Author: Ronald J. Cohen, P.E.
e-Scooters have risen in popularity as a transportation device in urban city areas. Scooter-sharing systems work towards providing the public with a fast and convenient mode of transport for last-mile mobility in these areas. It was reported in Consumer Reports that, “According to the Consumer Product Safety Commission, e-scooters resulted in an estimated 50,000 emergency department visits and at least 27 fatalities between 2017 and 2019, with injuries and deaths on the rise year over year.” e-Scooters are operated on roadways and on sidewalks. Obviously, removing the interaction between motor vehicles and e-Scooters would likely reduce injuries. However, on sidewalks pedestrians find themselves at risk of e-Scooter conflict. Therefore, e‑Scooters traveling in bicycle lanes may be a likely compromise.

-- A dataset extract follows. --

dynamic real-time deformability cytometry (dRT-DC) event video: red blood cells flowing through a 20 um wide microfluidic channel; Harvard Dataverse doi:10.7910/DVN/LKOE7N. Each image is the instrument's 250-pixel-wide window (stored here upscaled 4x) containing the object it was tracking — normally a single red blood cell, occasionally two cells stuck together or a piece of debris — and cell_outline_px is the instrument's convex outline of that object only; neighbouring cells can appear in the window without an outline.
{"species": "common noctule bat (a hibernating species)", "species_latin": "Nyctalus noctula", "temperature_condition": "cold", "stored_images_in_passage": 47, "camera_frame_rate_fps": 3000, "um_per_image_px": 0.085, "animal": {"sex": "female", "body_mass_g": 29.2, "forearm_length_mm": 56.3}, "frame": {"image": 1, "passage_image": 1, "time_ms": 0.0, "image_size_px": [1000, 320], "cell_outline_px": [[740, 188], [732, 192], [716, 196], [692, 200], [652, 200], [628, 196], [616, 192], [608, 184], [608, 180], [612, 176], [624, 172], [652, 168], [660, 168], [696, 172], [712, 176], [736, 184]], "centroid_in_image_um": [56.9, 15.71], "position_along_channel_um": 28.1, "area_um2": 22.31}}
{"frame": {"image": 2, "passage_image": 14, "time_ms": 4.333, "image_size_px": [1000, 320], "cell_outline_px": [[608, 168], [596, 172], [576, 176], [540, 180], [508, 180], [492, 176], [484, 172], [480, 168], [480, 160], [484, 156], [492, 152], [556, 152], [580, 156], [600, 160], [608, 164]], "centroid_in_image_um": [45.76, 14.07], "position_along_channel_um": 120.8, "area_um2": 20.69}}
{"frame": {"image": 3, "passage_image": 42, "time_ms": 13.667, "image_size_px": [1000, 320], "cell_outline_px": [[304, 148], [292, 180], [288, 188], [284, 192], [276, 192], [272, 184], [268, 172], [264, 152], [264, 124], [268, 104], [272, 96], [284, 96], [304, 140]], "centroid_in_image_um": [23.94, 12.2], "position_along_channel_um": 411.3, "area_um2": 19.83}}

An e-Scooter, like the Segway Ninebolt Max, is an electric scooter that can reach a speed of 18.6 mph, travel a distance of up to 40.4 miles and carry a maximum load of 220 pounds. At this time in the Commonwealth of Pennsylvania, e-scooters cannot be registered with the Department of Motor Vehicles. Only registered vehicles certified by the Department of Transportation can be operated on the streets. As such, sidewalks seem to have become an accepted location for e‑Scooter operation, and for the brave, the streets.
e-Scooter operators do not wear helmets at the level of bicycle operators, which explains certain injuries. However, this article addresses pavement maintenance practices and the related effect on e-Scooter safety. The Segway Ninebolt Max scooter has 10-inch diameter pneumatic tires. This is a much smaller diameter than the customary motor vehicle tire of 16 to 19 inches travelling the roadway or an adult bicycle tire of 26 inches traveling the bicycle lanes. Understand, a change in pavement elevation, broken pavement, or a pothole will be more readily traversed by a larger diameter tire.
In compliance with the Federal Highway Administration, the Manual on Uniform Traffic Control Devices provides an engineering design walking speed for pedestrians of 4.0 feet/second is used for crosswalk safety. However, the e-Scooter may well be traveling at almost seven times that speed (27 feet/second). Therefore, a condition of the pavement that may destabilize, an e‑Scooter may become unrecoverable rather quickly, whereas a bicycle, motorcycle, automobile, or truck normally remain stable or recoverable following a tire-pavement impact.
Under these conditions, to reasonably assure maintaining e-Scooter stability, the pavement surface condition and uniformity are important factors for safety of these smaller diameter wheeled vehicles. However, roadway travel lanes are customarily designed and maintained for the traffic of heavier vehicles with larger diameter tires. Crosswalks are designed for pedestrian traffic, which move slower and require surface profiles or variations for the dynamics of human ambulation. The e-Scooter with its increased speed and smaller wheel diameter poses a new dynamic for pavement maintenance that is not a current pavement maintenance practice.
So, you can see that it is complicated. Therefore, when investigating a mishap involving an e‑Scooter where pavement maintenance is the issue, do not overlook the following in your evaluation:
- Know the e-Scooter. Identify the manufacturer and model. Relating to pavement maintenance, the diameter of the tire may be an important consideration.
- Document the condition of the pavement, including changes in elevation or depths of breaks or potholes that may have been causes of or factors in the incident.
- Consider the location and use of the pavement to reasonably establish applicable inspection practices and maintenance criteria.
- For a defective condition of a pavement, pay attention to the adjacent pavement area. Document conditions associated with aging or construction defects.
- Identify the travel route and compare this with available bicycle lanes.
- Consider HD scanning for documentation and as a potential tool for future use in explaining the incident circumstances to a jury.
In the end, each incident and location are unique. Therefore, be prepared to consider circumstances and practices beyond the ordinary.